A custom that is thousands of years old and so deeply rooted will not change overnight. It will take generations before the tweaked custom is widely accepted.

This means that even if they move to the west, where different mutilation customs are practiced, they will not abandon the practice just because they have moved to London or Los Angeles. Even though their new western neighbors find it horrifying, these mothers are going to cut their daughters. If even one is persuaded to adopt a tweaked ritual, that is a great victory. Most of them will not.

There is a better chance, perhaps that their daughters who are little girls today will adopt a non-cutting version if they are alive and healthy when they have those daughters.

This is reality, and reality does not always have a relationship to what you or I would prefer. So the reality is, the mothers will have their daughters cut.

Now if they live in the west, the one thing that the west can control in this situation, at least to an extent, is whether the procedure is done under anesthesia, by a surgeon, in a hospital, under sterile conditions and in such a way that she will not be doomed to a life of pain and constant medical problems.

Or it can be done in most likely a small, crowded apartment, with dozens of relatives chanting, coughing, sneezing, on a mat on the floor, surrounded by chanting aunts, with no anesthetic, and the cutting itself performed with some dirty and probably not very sharp instrument by a woman who is as likely as not to completely butcher the child, ushering in a lifetime of complications, no follow-up care, at least in the sense of trained medical follow up care, not even an antibiotic to lessen the inevitable infection of the wound.
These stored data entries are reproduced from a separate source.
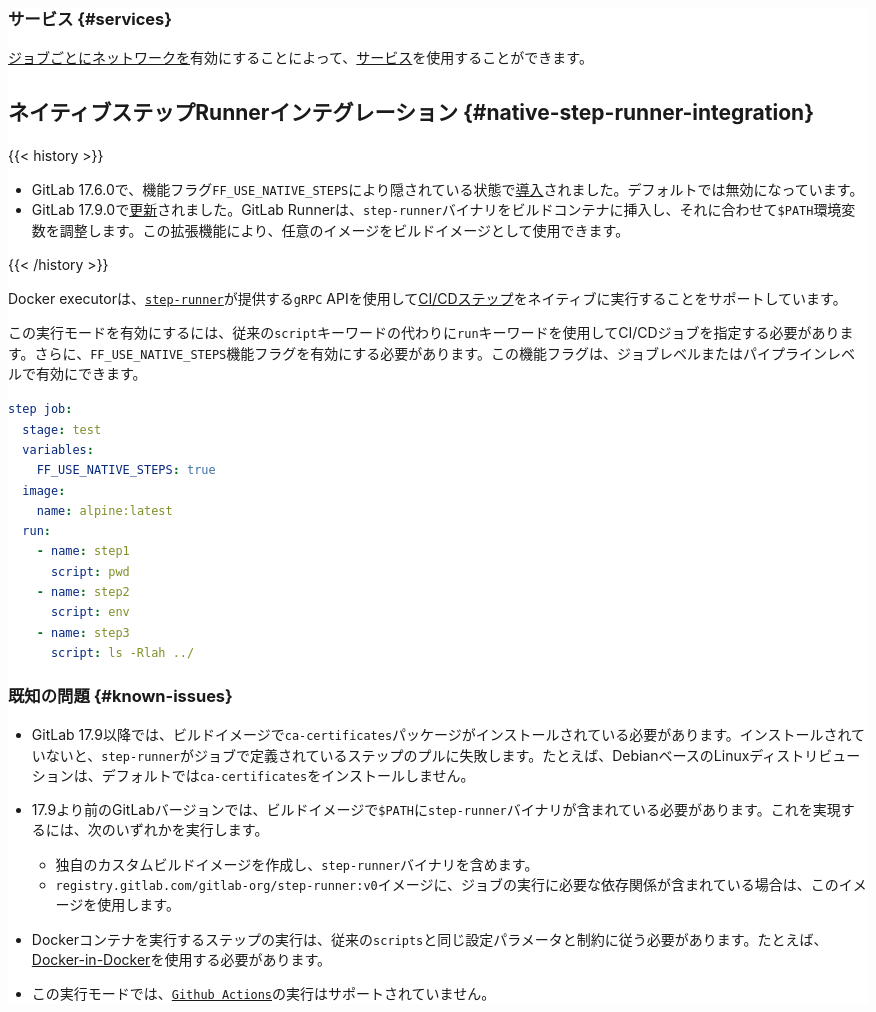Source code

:### サービス {#services}

[ジョブごとにネットワークを](#create-a-network-for-each-job)有効にすることによって、[サービス](https://docs.gitlab.com/ci/services/)を使用することができます。

## ネイティブステップRunnerインテグレーション {#native-step-runner-integration}

{{< history >}}

- GitLab 17.6.0で、機能フラグ`FF_USE_NATIVE_STEPS`により隠されている状態で[導入](https://gitlab.com/gitlab-org/gitlab-runner/-/merge_requests/5069)されました。デフォルトでは無効になっています。
- GitLab 17.9.0で[更新](https://gitlab.com/gitlab-org/gitlab-runner/-/merge_requests/5322)されました。GitLab Runnerは、`step-runner`バイナリをビルドコンテナに挿入し、それに合わせて`$PATH`環境変数を調整します。この拡張機能により、任意のイメージをビルドイメージとして使用できます。

{{< /history >}}

Docker executorは、[`step-runner`](https://gitlab.com/gitlab-org/step-runner)が提供する`gRPC` APIを使用して[CI/CDステップ](https://docs.gitlab.com/ci/steps/)をネイティブに実行することをサポートしています。

この実行モードを有効にするには、従来の`script`キーワードの代わりに`run`キーワードを使用してCI/CDジョブを指定する必要があります。さらに、`FF_USE_NATIVE_STEPS`機能フラグを有効にする必要があります。この機能フラグは、ジョブレベルまたはパイプラインレベルで有効にできます。

```yaml
step job:
  stage: test
  variables:
    FF_USE_NATIVE_STEPS: true
  image:
    name: alpine:latest
  run:
    - name: step1
      script: pwd
    - name: step2
      script: env
    - name: step3
      script: ls -Rlah ../
```

### 既知の問題 {#known-issues}

- GitLab 17.9以降では、ビルドイメージで`ca-certificates`パッケージがインストールされている必要があります。インストールされていないと、`step-runner`がジョブで定義されているステップのプルに失敗します。たとえば、DebianベースのLinuxディストリビューションは、デフォルトでは`ca-certificates`をインストールしません。

- 17.9より前のGitLabバージョンでは、ビルドイメージで`$PATH`に`step-runner`バイナリが含まれている必要があります。これを実現するには、次のいずれかを実行します。

  - 独自のカスタムビルドイメージを作成し、`step-runner`バイナリを含めます。
  - `registry.gitlab.com/gitlab-org/step-runner:v0`イメージに、ジョブの実行に必要な依存関係が含まれている場合は、このイメージを使用します。

- Dockerコンテナを実行するステップの実行は、従来の`scripts`と同じ設定パラメータと制約に従う必要があります。たとえば、[Docker-in-Docker](#use-docker-in-docker-with-privileged-mode)を使用する必要があります。
- この実行モードでは、[`Github Actions`](https://gitlab.com/components/action-runner)の実行はサポートされていません。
For that she may receive some herbal remedy, which may or may not work.

However, this is the preference of some westerners who oppose letting the little girls have the hospital option. They have nothing but contempt, certainly no knowledge or respect for the families themselves, their culture or their traditions, and their position is that if the parents will not submit to their opinion, then they wish to make sure that the little girl suffers as much as possible.

Do you think that this kind of attitude is a help to the people who sincerely wish to see the custom change, and are working to do so? It does not. In fact, it makes the work of the brave women, many of whom have dedicated much of their lives to the goal of having as many girls as possible have a tweaked ritual that does not involve cutting even more difficult than it already is!

On the one hand, the message is, that they are being encouraged by their own tribeswomen to choose a ritual that is tweaked to omit cutting, to keep intact the culture and the tradition, but to spare the girl the pain, and if they say, I don’t think I am ready to go that far, but I have thought about the pain, and I would rather have it done in a hospital, the message from the west is, no, your daughter must suffer pain because you refuse to obey us.

So I would ask those westerners to please, look into your hearts and ask if your true goal is to see the custom changed, or to impose your will on people you consider inferior. And if it is the latter, I would beg you to at least try not to make more difficult the work of those who have the former view. They are just little girls.

Note: I have not yet finalized a decision regarding my participation here. However I feel that this particular issue is ill-understood and it is possible that people may not intend to be making the problem worse and maybe just as there are efforts to encourage women to choose the tweaked ritual for their daughters, maybe some westerners can be persuaded to choose a different outlet to express their feeling of cultural superiority.